Al principio fueron los trenes; prosiguieron las muñecas-desperdicio y desde entonces, las caras de plástico que son amuleto en camiones de basura se tornaron en retrato de las niñas-mamá que cuidan a sus hermanos o a sus propios hijos sin saborear el jugo fresco de la travesura. De esa maternidad forzada, Vida -leona como es-  dio el salto a la vejez y aterrizó sin poética de por medio en su visión de las mujeres de cabello blanco, piel ajada y ojos de pasado y porvenir.
 
Durante muchos años acudió a un pequeño asilo detrás de la Villa de Guadalupe.

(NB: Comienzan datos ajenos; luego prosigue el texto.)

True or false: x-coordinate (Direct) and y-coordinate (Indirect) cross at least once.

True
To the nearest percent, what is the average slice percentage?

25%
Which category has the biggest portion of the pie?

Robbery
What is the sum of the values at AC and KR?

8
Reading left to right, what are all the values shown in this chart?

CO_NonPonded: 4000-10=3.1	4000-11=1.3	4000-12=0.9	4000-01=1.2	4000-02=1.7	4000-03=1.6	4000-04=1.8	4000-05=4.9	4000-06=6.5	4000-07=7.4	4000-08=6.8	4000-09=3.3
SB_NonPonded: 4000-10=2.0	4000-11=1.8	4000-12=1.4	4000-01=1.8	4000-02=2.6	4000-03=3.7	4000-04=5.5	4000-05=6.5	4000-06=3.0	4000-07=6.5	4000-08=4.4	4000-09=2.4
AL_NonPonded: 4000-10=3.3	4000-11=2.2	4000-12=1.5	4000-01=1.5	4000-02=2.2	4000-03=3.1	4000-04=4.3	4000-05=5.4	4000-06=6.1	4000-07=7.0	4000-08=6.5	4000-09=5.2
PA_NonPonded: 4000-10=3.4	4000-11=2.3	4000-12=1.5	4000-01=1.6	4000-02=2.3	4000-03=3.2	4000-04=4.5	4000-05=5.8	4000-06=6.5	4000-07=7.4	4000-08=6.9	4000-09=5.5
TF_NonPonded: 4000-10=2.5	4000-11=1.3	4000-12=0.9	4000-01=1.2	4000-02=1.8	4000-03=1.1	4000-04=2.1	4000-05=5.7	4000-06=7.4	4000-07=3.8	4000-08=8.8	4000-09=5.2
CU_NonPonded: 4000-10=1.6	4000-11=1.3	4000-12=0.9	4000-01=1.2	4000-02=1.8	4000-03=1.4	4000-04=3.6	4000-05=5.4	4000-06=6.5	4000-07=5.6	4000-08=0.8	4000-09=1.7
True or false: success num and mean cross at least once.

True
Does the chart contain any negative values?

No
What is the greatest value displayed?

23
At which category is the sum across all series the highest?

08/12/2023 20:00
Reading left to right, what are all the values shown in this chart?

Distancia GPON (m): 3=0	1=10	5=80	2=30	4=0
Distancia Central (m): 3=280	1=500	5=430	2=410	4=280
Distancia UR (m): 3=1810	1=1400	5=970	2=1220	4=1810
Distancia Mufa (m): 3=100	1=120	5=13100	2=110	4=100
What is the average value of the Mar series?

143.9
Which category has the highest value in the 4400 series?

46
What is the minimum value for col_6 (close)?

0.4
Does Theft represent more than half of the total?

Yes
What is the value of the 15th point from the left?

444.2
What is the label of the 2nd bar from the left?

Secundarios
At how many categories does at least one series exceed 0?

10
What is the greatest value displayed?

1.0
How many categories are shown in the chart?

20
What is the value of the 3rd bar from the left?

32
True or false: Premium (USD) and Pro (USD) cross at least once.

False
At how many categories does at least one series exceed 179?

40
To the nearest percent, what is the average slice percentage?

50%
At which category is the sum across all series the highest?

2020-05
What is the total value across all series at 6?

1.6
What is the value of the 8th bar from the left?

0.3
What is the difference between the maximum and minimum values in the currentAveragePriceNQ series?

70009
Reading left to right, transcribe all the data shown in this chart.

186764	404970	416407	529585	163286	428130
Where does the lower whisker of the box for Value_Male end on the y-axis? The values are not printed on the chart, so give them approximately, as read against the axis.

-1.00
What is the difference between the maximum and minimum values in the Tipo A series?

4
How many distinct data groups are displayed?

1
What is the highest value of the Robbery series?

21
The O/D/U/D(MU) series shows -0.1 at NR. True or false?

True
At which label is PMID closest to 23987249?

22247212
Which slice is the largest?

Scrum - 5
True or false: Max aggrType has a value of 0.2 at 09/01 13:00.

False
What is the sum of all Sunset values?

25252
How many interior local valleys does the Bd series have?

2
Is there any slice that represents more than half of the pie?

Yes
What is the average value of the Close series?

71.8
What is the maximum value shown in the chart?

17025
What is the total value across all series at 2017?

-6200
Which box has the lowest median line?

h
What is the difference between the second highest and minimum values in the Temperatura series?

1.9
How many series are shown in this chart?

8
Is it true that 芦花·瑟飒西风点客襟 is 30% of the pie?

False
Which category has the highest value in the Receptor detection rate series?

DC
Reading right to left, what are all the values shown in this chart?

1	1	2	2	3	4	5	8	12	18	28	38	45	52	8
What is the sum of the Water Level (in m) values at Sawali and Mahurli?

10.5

Y no hizo más que mirar, callar, llorar, platicar, convivir y, finalmente retratar a las ancianas que constituyeron Cárcel de los sueños: su reflexión amorosa y nada complaciente de ese periodo vital que ha integrado exposiciones itinerantes por el mundo, un libro (con prólogo de Elena Poniatowska y coedición de Casa de las Imágenes, Centro de la Imagen y el CNCA) y el premio Casa de las Américas  (Cuba, 1990).
 
Influida por el trabajo de Graciela Iturbide y Dwayne Michels; admiradora de la producción de Pedro Meyer y Gerardo Suter, Vida percibió su atracción de incursionar en los espacios internos donde se siente protegida. Y en ellos impulsó el reinado de la luz: contornos, haces y arcos que entran sin pedir permiso entre las ventanas y las cortinas de una habitación donde las ancianas conversan, acicalan su cabello largo, espantan palomas o espíritus. Entre todas ellas, como fantasma, Vida se retrata al paso del tiempo, sin el maquillaje de la poesía que algunos dan a la vejez. Con dureza. Sin retoque.
 
Apasionada del autorretrato, ama el trabajo que acorrala. “El artista tiene la oportunidad de confrontar al espectador y es algo que no voy a perderme”, sonríe quien aprendió los secretos técnicos para transgredir esquemas. “No puedes romper sin saber armar. Para mí la fotografía no es sólo encuadrar sino ver luz, cuidar el revelado y ampliaciones; darse tiempo”.
 
Y esa es la clave de Vida Yovanovich: el tiempo. Lo retrata y se lo otorga. Como los tres años que se tomó para involucrarse con las ancianas, volverse una de ellas, tornarse transparente y darse el permiso de robarles imágenes que nos ayudan a dar una cara más fresca ante nuestras angustias y recelos.
 
Texto publicado originalmente en La Jornada Semanal (27/febrero/2000). Integra el libro editado por la UANL.